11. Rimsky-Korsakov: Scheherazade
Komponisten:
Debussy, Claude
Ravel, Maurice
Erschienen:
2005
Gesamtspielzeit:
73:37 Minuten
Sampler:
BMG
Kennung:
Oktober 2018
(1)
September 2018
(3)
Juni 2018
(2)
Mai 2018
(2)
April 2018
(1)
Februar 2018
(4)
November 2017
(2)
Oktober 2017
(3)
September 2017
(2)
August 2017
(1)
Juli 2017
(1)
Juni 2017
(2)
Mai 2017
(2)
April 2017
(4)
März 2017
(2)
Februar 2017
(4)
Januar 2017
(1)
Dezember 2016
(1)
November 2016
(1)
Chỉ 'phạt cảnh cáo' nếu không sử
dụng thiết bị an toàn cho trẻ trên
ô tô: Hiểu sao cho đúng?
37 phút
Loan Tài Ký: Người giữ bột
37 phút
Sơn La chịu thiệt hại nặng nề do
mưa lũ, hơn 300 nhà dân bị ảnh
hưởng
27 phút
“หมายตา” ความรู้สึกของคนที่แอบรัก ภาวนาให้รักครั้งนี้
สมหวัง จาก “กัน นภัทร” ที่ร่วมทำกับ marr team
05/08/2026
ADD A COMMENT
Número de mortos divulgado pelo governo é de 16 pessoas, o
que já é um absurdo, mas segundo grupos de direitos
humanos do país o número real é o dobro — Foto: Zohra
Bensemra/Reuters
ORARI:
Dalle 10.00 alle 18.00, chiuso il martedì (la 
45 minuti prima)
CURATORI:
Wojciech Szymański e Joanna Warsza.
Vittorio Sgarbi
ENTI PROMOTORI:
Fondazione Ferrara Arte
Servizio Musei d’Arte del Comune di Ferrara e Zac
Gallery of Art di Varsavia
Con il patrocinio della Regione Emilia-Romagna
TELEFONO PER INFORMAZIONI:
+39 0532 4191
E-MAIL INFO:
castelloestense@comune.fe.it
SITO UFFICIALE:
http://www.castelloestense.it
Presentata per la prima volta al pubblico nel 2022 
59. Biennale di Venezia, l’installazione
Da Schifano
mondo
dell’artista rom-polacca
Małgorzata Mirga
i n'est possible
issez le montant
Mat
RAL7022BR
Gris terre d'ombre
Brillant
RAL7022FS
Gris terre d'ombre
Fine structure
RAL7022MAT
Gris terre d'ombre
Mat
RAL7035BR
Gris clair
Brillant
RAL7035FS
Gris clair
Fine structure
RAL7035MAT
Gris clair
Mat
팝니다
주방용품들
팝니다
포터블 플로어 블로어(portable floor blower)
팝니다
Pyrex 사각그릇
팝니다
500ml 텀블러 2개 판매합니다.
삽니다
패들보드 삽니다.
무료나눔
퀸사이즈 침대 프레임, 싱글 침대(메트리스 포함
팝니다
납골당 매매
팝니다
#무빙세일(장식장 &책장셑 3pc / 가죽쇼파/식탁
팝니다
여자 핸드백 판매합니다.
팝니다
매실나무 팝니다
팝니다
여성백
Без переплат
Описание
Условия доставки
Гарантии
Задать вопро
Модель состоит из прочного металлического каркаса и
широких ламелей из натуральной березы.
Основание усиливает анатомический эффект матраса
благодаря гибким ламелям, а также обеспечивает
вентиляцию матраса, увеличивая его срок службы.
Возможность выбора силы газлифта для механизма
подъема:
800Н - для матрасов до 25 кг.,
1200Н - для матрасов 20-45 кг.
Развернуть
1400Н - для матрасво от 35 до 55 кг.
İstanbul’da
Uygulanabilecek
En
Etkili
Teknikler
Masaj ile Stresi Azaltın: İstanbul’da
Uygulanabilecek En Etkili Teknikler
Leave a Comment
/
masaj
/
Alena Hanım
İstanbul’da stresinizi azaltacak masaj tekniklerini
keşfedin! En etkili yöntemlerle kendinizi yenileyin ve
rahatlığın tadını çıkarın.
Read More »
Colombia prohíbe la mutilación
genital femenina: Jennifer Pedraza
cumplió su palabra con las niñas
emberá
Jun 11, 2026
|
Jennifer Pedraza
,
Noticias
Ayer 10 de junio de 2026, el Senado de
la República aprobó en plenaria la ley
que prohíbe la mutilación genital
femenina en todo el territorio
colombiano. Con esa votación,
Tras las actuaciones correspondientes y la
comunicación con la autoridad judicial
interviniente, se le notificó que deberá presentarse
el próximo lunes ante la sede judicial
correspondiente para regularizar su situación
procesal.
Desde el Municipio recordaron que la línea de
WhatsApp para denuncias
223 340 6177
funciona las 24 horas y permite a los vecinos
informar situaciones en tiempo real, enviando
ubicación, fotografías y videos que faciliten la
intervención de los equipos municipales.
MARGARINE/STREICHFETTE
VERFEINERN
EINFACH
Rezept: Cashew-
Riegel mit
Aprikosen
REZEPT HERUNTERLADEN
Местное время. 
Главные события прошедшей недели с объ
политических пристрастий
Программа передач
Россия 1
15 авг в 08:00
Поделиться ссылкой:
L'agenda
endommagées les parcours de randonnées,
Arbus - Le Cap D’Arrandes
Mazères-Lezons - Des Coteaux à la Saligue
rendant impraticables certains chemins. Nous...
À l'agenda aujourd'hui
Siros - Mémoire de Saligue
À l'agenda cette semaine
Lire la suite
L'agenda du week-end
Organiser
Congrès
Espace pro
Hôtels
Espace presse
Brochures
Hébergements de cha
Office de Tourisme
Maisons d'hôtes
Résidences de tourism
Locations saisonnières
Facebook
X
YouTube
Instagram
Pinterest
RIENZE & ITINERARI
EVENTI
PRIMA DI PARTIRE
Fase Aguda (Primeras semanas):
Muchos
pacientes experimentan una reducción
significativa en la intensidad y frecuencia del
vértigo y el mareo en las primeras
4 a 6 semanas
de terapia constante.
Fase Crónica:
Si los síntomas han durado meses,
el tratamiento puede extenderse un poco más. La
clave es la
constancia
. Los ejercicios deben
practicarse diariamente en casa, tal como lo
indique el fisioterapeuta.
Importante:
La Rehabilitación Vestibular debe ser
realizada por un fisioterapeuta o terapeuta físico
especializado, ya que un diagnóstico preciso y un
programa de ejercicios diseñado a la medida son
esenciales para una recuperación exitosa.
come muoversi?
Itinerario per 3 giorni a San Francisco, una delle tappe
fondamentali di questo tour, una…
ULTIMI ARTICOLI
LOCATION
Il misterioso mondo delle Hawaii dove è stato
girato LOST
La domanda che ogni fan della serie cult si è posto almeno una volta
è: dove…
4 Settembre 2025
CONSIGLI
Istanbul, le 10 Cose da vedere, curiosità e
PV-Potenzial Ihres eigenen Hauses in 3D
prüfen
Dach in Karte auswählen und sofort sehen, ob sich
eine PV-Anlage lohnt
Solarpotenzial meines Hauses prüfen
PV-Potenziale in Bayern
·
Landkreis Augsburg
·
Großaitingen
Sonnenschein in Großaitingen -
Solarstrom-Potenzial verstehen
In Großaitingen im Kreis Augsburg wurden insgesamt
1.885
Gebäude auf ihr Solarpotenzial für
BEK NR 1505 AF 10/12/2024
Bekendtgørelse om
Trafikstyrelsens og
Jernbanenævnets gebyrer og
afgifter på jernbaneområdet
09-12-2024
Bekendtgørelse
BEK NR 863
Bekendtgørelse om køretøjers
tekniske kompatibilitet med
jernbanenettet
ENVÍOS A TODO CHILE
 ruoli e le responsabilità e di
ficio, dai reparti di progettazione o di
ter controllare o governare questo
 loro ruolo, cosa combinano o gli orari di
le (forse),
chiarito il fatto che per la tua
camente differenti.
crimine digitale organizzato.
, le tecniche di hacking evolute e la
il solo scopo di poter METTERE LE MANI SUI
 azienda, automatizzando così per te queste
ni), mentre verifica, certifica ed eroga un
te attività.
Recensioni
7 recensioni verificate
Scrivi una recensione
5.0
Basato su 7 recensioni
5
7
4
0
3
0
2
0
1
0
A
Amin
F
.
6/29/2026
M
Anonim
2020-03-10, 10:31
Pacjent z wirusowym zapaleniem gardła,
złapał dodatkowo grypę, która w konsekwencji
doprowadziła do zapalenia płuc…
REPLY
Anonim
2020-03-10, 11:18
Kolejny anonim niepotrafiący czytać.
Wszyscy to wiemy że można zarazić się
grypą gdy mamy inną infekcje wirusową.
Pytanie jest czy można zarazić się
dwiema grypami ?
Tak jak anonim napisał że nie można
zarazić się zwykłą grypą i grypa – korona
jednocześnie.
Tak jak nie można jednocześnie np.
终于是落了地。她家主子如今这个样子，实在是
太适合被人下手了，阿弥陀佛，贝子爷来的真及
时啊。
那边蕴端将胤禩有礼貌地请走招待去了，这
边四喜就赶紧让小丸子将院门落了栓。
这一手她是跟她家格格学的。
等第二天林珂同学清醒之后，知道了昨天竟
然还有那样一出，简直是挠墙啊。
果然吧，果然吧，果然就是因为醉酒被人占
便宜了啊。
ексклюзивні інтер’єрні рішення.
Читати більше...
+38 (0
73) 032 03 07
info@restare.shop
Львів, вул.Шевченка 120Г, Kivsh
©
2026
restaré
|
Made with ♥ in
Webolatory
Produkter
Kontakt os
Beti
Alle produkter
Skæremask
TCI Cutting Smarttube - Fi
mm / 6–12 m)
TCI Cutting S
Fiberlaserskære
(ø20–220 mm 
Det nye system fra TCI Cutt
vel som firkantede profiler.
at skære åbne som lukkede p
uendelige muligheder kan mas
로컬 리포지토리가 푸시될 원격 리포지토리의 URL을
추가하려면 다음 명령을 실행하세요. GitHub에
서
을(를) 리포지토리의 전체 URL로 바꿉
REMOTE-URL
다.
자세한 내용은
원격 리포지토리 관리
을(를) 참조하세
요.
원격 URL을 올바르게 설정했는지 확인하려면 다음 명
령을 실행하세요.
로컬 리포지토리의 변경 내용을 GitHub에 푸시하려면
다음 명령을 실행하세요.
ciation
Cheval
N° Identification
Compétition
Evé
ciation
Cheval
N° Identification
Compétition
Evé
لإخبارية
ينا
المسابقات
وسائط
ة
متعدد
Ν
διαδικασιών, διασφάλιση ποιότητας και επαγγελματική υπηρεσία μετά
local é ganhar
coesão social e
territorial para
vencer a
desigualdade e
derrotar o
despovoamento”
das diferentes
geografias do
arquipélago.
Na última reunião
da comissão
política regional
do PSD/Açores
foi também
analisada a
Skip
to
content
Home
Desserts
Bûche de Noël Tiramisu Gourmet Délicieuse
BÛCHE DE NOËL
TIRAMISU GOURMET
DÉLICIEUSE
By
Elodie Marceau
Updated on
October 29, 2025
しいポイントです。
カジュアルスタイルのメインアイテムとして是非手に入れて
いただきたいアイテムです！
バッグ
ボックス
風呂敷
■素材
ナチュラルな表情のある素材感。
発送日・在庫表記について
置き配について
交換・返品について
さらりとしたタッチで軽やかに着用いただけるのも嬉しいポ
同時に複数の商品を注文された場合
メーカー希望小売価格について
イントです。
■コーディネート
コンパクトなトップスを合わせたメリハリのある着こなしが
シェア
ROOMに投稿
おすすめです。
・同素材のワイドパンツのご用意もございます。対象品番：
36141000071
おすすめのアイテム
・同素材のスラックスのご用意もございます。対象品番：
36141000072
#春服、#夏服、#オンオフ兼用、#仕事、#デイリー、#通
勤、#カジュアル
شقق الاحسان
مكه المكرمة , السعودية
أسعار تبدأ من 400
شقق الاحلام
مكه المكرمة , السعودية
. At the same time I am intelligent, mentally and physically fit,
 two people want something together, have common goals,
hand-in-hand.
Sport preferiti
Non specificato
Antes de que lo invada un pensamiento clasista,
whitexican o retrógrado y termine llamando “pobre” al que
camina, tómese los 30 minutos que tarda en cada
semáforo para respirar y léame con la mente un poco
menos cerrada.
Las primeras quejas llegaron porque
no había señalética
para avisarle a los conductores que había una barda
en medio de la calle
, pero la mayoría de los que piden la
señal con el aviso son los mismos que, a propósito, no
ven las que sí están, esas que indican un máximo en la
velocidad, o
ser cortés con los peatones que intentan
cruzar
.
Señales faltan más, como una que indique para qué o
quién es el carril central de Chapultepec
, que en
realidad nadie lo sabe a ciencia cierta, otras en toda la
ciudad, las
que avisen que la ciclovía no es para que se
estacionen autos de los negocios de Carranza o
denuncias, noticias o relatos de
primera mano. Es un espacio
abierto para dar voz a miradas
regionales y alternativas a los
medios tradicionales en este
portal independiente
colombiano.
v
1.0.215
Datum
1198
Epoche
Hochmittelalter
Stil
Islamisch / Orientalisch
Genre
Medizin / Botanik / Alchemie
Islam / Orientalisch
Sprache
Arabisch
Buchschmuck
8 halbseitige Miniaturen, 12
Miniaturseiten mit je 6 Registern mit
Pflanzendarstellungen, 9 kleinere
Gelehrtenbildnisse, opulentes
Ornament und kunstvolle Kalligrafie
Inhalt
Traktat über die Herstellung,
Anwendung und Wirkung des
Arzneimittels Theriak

- **WRITTEN TASK**: List every row above that contains the word "Uygulanabilecek". Case counts, so include only rows where the capitalization matches.

- **EXERCISE RESPONSE**:
Uygulanabilecek
Uygulanabilecek En Etkili Teknikler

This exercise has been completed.